McGrath took a more moderate stance, saying the agency can and should be reformed.

“The leaders need to be fired, and I have a plan to actually reform ICE that makes sense,” McGrath said. “Any law enforcement agency must respect the basic constitutional rights of any human being here in the United States.”

The agency, along with the entire Department of Homeland Security, had its funding cut off in an ongoing government shutdown while Republicans and Democrats on Capitol Hill negotiate restrictions on immigration enforcement that Democrats say has gotten out of control in American cities.

But Romans said the partial shutdown needs to end now as airports face massive delays and other non-border-related agencies confront disruptions.

“You're also shutting down the Coast Guard, you're shutting down cyber security, and you're shutting down TSA, and you shouldn't hold people's paychecks hostage for a political dispute,” Romans said.

Democratic candidates skirmish over American aid to Israel

The Democratic Senate hopefuls also argued over American aid to Israel, with both Booker and Stevenson saying the country should not fund what they called the genocide of Palestinians.

As the US-Israeli war in Iran wages on, settler attacks against Palestinians have continued, and over the weekend Israeli forces opened fire on a West Bank family, killing four. The Palestinian death toll has surpassed 70,000 since the Israel-Hamas war began, according to the Gaza Health Ministry, after Hamas militants killed more than 1,200 people in Israel and took 251 hostages on Oct 7, 2023.

McGrath said she believes Israel has a right to defend itself but that U.S. aid is conditional.

“This is already in law: the United States should not be providing weapons to any country that uses it against U.S. law, that uses those weapons against civilians as a tactic,” McGrath said.

After Booker pledged he would not take money from the influential American Israel Public Affairs Committee, or AIPAC, Romans scoffed, saying that’s easy to say when the group isn’t exactly banging down his door.

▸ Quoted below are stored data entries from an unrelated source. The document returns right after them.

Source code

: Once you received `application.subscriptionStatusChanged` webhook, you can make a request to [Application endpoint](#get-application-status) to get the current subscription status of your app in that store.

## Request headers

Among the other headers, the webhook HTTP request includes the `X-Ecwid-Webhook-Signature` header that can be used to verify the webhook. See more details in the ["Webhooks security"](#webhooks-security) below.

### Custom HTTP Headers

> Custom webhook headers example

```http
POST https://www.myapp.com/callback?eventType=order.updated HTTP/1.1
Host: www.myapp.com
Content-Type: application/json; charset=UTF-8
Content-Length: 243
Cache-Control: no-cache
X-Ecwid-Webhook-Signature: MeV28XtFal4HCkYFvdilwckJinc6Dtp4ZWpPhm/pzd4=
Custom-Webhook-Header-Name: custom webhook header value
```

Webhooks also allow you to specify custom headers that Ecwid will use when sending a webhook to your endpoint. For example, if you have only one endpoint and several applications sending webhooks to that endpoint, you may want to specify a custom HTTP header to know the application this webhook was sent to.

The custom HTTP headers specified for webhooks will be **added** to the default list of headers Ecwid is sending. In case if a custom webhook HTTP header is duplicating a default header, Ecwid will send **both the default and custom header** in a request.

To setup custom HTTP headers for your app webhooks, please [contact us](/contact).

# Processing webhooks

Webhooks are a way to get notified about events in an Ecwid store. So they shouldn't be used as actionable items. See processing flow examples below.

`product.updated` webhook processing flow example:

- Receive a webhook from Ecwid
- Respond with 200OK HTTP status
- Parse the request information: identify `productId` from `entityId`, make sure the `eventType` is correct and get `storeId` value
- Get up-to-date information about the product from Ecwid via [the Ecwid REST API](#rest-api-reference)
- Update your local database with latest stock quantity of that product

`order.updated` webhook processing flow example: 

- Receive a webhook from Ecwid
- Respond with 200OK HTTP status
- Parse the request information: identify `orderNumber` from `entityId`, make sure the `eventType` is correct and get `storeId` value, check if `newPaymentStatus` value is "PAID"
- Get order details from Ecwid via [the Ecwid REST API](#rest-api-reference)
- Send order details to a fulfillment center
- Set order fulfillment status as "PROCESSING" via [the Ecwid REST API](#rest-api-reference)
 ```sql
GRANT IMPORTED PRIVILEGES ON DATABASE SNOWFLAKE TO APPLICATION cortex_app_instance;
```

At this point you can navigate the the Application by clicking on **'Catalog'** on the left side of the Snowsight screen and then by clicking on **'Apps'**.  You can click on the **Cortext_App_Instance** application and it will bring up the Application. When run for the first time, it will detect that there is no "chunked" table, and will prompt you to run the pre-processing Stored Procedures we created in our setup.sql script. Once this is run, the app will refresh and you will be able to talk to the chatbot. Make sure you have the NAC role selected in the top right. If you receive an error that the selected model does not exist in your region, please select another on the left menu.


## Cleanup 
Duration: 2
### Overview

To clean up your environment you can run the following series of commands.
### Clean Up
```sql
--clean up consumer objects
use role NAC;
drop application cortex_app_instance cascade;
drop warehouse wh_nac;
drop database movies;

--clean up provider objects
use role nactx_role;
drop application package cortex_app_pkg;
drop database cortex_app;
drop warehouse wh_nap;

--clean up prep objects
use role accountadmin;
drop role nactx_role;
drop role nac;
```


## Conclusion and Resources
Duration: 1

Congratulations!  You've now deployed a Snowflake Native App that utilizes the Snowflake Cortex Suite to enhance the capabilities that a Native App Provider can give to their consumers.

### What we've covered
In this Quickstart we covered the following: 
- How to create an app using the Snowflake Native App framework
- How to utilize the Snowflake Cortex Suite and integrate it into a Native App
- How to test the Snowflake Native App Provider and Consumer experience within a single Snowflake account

“It's easy to stand up here and point your finger at us. Nobody's gotten any money from AIPAC. They want to give me something, I'll take it, but I'll tell you what. I can't be bought just because they contribute to my campaign,” Romans said.

McGrath at first appeared to agree with Romans, but when asked for clarification from moderator Mario Anderson, she said she would not accept AIPAC money.

McGrath called for the end of dark money contributions — with several of her opponents agreeing. Dark money is a term for political funds whose donors don’t need to be publicly disclosed. She also called for an end to gerrymandering and demanded term limits and a ban on stock-trading for sitting members of Congress.

“We have to end dark money. It is corroding our democracy. It is a cancer that hurts all of us. Elon Musk just dropped $10 million into this U.S. Senate race to buy the person that he wants. He's probably never even set foot here in Kentucky. That is wrong,” McGrath said. “These things are no-brainers. We can get it done.”